Please copy every line from the records below that contains the string "photogravure".

Information provided below:

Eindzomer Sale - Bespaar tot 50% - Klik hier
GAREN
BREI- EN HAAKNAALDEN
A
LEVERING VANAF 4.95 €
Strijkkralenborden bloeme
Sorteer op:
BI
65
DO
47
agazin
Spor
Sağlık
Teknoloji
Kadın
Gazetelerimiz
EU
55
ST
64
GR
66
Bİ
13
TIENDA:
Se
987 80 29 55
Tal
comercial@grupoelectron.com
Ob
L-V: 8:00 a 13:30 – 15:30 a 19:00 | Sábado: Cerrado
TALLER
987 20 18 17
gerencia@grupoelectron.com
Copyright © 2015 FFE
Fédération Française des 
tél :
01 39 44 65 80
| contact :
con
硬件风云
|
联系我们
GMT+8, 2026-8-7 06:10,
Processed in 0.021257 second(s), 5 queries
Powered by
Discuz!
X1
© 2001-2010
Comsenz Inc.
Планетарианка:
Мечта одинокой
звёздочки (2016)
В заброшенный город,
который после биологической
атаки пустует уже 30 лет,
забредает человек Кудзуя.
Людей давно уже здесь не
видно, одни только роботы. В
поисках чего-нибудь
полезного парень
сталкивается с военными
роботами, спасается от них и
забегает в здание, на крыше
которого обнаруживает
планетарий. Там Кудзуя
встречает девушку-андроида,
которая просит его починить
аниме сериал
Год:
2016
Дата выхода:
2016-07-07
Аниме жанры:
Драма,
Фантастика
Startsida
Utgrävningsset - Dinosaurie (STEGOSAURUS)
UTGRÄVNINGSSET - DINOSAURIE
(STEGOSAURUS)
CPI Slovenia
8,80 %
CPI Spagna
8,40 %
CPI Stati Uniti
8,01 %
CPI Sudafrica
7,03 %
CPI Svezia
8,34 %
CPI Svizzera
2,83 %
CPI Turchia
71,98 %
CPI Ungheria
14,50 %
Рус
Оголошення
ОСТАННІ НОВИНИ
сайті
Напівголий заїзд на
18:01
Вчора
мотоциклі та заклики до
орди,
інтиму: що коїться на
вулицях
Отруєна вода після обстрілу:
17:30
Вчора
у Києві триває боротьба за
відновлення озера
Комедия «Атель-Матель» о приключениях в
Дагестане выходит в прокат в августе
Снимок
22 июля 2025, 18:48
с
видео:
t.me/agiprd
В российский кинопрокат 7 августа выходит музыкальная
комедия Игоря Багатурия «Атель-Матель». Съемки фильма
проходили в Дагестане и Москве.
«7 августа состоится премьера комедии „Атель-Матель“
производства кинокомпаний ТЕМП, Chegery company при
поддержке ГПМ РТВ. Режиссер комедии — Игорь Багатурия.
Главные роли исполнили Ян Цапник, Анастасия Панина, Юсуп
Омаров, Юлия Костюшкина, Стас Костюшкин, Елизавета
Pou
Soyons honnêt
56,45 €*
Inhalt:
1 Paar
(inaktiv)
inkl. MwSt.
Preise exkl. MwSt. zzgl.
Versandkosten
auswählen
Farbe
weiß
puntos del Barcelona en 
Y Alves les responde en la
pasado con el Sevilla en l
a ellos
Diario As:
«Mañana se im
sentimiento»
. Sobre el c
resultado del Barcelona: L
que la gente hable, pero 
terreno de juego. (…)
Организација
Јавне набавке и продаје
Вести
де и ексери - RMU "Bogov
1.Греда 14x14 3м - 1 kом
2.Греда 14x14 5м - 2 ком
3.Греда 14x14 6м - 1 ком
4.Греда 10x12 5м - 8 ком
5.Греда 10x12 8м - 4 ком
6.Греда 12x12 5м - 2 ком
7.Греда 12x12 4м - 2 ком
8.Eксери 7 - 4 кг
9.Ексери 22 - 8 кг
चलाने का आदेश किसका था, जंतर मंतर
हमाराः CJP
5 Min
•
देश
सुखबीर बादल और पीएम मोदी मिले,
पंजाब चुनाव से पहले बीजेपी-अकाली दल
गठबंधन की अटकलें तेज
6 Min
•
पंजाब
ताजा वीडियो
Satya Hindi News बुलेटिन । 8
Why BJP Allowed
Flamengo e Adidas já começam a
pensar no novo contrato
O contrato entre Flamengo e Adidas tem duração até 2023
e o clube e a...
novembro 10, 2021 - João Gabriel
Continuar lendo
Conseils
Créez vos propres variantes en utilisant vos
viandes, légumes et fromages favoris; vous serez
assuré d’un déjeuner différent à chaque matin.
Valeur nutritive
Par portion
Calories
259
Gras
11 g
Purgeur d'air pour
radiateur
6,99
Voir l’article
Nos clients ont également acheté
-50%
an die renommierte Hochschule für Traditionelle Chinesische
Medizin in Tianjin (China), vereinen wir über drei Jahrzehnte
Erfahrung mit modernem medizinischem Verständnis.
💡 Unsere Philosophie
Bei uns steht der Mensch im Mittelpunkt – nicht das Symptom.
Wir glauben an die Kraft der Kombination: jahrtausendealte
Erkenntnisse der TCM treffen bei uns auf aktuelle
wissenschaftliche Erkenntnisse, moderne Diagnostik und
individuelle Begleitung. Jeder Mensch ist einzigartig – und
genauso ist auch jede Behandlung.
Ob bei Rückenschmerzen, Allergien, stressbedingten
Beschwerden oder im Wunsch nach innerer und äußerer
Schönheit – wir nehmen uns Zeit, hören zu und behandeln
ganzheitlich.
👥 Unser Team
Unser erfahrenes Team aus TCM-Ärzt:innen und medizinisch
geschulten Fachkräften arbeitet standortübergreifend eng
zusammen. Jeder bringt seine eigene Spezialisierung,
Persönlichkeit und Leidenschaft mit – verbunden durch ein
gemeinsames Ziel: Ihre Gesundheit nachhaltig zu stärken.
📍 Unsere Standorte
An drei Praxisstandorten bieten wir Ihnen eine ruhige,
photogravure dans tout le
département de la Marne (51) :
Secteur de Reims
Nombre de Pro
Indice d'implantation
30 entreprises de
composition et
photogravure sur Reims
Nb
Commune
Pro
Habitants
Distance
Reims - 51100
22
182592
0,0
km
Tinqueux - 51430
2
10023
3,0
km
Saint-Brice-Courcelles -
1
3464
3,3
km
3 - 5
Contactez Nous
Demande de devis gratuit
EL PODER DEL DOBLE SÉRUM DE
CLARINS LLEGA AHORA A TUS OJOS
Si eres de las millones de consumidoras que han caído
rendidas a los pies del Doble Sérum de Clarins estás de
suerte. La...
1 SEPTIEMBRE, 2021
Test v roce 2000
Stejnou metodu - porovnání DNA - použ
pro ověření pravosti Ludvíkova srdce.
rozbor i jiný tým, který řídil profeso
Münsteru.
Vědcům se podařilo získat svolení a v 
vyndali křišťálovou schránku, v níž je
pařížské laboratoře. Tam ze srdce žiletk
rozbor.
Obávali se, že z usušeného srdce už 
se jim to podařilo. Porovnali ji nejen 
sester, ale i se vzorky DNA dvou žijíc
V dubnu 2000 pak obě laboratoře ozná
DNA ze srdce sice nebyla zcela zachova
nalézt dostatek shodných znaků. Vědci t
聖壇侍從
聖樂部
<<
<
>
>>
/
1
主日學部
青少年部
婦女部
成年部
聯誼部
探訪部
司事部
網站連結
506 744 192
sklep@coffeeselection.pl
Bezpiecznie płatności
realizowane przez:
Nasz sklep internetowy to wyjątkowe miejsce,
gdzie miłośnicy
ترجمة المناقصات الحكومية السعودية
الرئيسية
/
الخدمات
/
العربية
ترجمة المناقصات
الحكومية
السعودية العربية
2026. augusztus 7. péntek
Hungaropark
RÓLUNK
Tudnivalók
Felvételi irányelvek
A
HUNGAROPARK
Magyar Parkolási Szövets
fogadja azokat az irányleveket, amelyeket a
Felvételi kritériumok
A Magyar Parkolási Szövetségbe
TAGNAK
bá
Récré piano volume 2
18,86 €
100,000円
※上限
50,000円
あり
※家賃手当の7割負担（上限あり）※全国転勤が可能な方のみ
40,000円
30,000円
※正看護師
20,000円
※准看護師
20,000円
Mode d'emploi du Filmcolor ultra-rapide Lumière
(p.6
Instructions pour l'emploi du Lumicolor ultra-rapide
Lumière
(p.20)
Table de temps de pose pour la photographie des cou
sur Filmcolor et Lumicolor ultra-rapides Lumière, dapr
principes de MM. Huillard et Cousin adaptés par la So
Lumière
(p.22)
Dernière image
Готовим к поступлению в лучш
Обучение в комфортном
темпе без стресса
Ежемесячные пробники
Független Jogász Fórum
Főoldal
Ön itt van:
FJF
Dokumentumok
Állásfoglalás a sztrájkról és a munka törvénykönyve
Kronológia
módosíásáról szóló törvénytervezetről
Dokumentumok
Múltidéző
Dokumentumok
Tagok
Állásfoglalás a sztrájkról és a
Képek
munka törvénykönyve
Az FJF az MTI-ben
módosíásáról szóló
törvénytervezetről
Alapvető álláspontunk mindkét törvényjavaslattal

End of Information provided.

■ Response to the task
photogravure dans tout le
photogravure sur Reims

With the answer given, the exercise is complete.